The aim of these exercises is to fully understand how expression levels can be computed from an RNA-Seq dataset. For this, a transcript-level expression quantification strategy will be applied to several RNA-Seq samples from the Acaridia galli dataset. Furthermore, an explorative analysis will be carried out to interpret the results.

The transcript-level quantification tool is designed for estimating expression levels from RNA-Seq data. It expects the sequencing reads in FASTQ format (so a prior alignment is not necessary), and it supports both single-end and paired-end data. In addition, a set of transcript sequences in FASTA format is required, such as one produced by a de novo transcriptome assembler.

The application is based on RSEM. This program handles both the alignment of reads against the reference transcript sequences and the calculation for relative abundances. RSEM uses the Bowtie2 aligner to align reads, with parameters specifically chosen for RNA-Seq quantification. Since RNA-Seq reads do not always map uniquely to a single gene or isoform, this method is able to allocate multi-mapping reads among transcripts using an expectation-maximization approach.

Go to Transcriptomics → Create Count Table, and select the Transcript-level Quantification option. Adjust the options as follows:

  • In the first wizard page, provide the input sequencing data and the reference transcriptome. Select the 12 preprocessed FASTQ files, and choose Paired-End Reads as Sequencing Data. Upstream and Downstream patterns can be established as "_1" and "_2" respectively.

  • In the second wizard page:

    • Check the estimate RSPD option.

    • Leave the Append Poly(A) Tails option unchecked.

    • Select the Non-Strand Specific option.

    • Leave the fragment length distribution option unchecked.

  • In the third wizard page, uncheck the Generate Alignment Files option.

Once the analysis has been finished, a new tab containing the resulting count table is opened. Rows correspond to the transcripts (those contained in the input transcriptome project), and columns to samples. Counts represent the expression estimates computed by the RSEM algorithm.

Furthermore, a result page will show a summary of the "Create Count table" results. This page contains information about the reference transcript sequences, input FASTQ files, and obtained results. The results summary can be generated via Side Panel → Result Summary and it can be exported in PDF.
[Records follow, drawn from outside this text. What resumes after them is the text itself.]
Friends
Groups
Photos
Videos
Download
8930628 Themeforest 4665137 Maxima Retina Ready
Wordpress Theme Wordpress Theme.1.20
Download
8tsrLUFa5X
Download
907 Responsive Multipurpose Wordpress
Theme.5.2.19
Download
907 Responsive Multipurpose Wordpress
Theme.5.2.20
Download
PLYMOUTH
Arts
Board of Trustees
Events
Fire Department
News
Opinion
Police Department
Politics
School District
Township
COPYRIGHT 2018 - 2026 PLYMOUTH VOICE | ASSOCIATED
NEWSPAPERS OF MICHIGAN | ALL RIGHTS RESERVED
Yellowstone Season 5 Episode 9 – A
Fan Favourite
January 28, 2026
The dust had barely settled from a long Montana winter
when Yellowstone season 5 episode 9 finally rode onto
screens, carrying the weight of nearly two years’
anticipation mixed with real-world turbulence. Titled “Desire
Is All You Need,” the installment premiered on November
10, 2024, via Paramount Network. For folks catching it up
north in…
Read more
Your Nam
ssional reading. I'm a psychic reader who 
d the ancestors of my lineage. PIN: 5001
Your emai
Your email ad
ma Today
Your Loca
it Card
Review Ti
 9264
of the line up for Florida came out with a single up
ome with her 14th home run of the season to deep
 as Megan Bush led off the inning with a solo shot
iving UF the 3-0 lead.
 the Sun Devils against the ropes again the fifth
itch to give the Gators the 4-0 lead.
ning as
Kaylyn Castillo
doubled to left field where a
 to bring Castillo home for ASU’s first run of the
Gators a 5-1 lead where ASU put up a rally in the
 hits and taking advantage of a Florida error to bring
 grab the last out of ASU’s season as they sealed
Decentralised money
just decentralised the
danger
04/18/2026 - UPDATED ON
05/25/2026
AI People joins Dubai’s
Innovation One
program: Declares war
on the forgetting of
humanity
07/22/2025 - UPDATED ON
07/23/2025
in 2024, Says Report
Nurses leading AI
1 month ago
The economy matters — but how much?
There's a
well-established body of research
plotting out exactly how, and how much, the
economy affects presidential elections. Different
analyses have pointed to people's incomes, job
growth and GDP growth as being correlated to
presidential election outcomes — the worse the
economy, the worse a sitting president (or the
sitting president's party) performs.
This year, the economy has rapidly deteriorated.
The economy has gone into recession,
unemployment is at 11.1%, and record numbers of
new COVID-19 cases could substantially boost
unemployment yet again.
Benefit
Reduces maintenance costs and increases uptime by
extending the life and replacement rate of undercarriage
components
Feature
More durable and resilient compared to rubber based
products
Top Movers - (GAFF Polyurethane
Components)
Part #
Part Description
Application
Different statistical charts can be generated from the results. These provide additional information about the process of quantifying expression, as well as a quality assessment of the resulting counts. All these charts can be found under the Side Panel of the Count Table Viewer.

Questions:

  1. Which of the input samples has a larger library size? The library size chart could be useful to see differences between samples.

  2. Which input sample has more aligned reads? And less aligned reads? Are these results related to library sizes? The counts per category chart could be useful to see the number of reads that have aligned one time and multiple times. 

  3. Why do reads align multiple times?

  4. Open the “distribution of counts” chart. Are the expression values ​​equally distributed in all the samples?

  5. Which transcript shows a higher expression value in sample "final_ERR1948636"? What is its expression value?

  6. For how many transcripts have no expression values ​​been detected in any of the samples? Why are there so many 0 counts transcripts?